Il s’agit très certainement d’une des publications les plus importantes de notre époque, et le fait qu’elle ne soit pas plus connue est un symptôme particulièrement significatif. Il est grave que les divagations malsaines d’auteurs comme Yuval Noah Harari suscitent tellement plus d’attention, alors que ces gens s’obstinent à vouloir faire croire que les solutions seraient du côté du développement technologique, en ne cessant de présenter surpopulation, épidémies, besoins d’énergie, pollutions, conflits, etc., comme des défis se posant à ce développement-là ; alors que ces différents problèmes résultent plutôt, à bien des égards, du développement en question, et trouveraient une grande part de leurs solutions dans l’alternative dont il s’agit. 

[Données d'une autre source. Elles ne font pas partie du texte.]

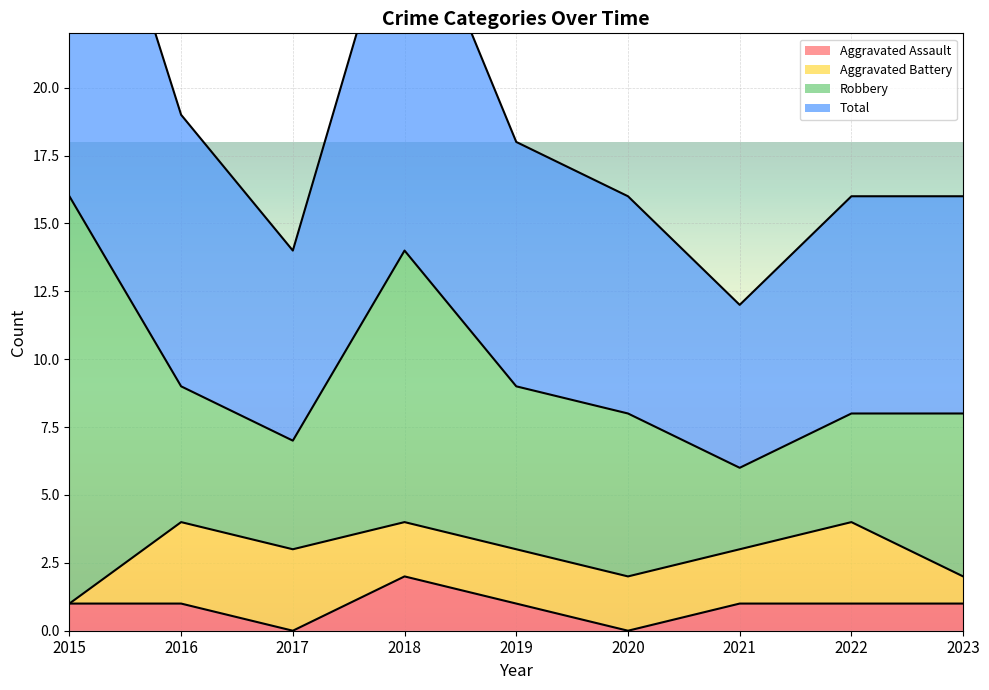

What is the total value across all series at 2018?

30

Pour revenir à l’Ukraine, il est interpellant de songer au fait que c’est dans ce pays, justement, qu’ont eu lieu parmi les plus importantes des expériences paysannes et libertaires, notamment autour du meneur et penseur Nestor Makhno ; des expériences qui visaient à la fois autonomie de chacun et souci de la collectivité, véritable démocratie et refus des ingérences étrangères comme des diverses tyrannies, qu’elles soient monarchistes, capitalistes ou prétendument socialistes ; le tout en basant l’économie sur ce qui nourrit vraiment la vie et reste maîtrisable par l’être humain ; c’est-à-dire une agriculture qui ne soit aliénée ni par le productivisme, ni par l’étatisation et sa collectivisation malsaine. 

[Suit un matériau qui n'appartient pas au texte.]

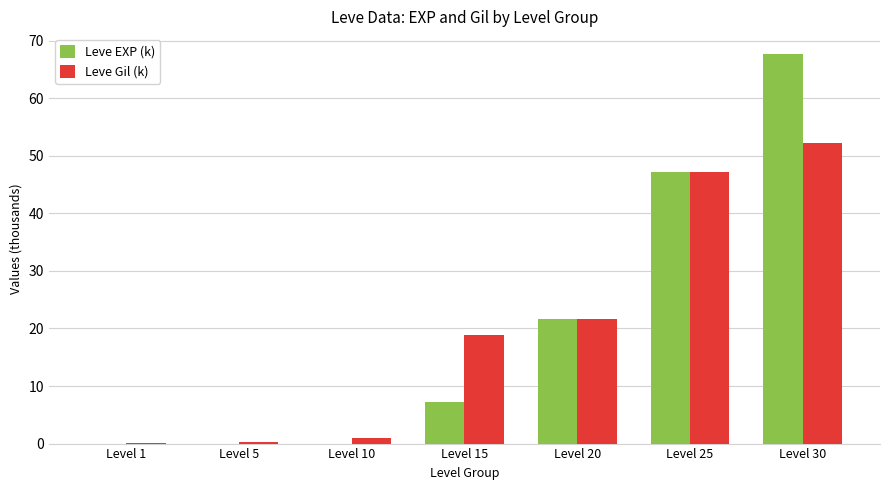

How many distinct data groups are displayed?

2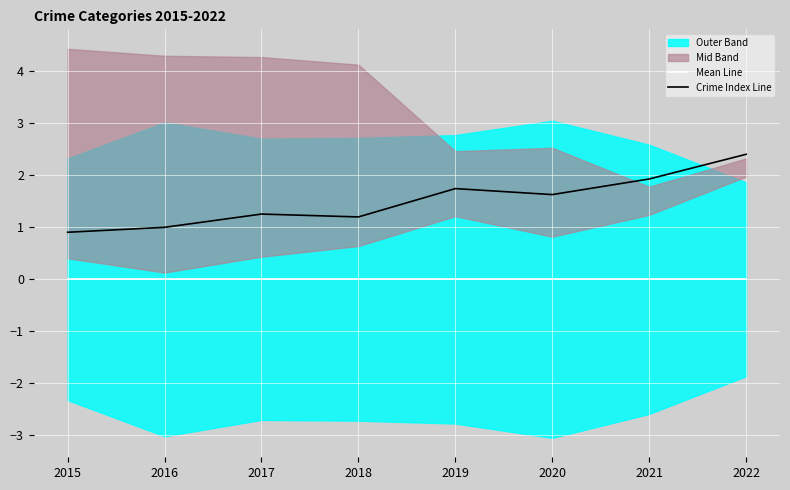

Is the value of Mean Line at 2017 greater than the value of Crime Index Line at 2016?

No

Il serait beau que, là-bas comme ici, le souvenir de ces mouvements donne plus d’inspirations et de forces à leurs héritiers actuels (qu’ils soient porteurs de projets paysans, d’initiatives libertaires diverses, défenseurs de ZAD) ; cela notamment pour les aider à se libérer de l’emprise des multinationales comme de celles des puissances politiques (qu’elles soient de l’Ouest, de l’Est ou d’ailleurs), ainsi que de ceux qui, tout en se prétendant leurs représentants politiques, ne sont en général que des serviteurs de ces puissances. Pour que l’inféodation aux machines de destruction que sont devenus en grande partie les systèmes où nous vivons puissent, petit à petit et le plus pacifiquement possible, faire place à ce pour quoi luttait un Makhno : « les relations fraternelles entre tous, l’amour de la vie, la passion de la création belle et libre[note] ».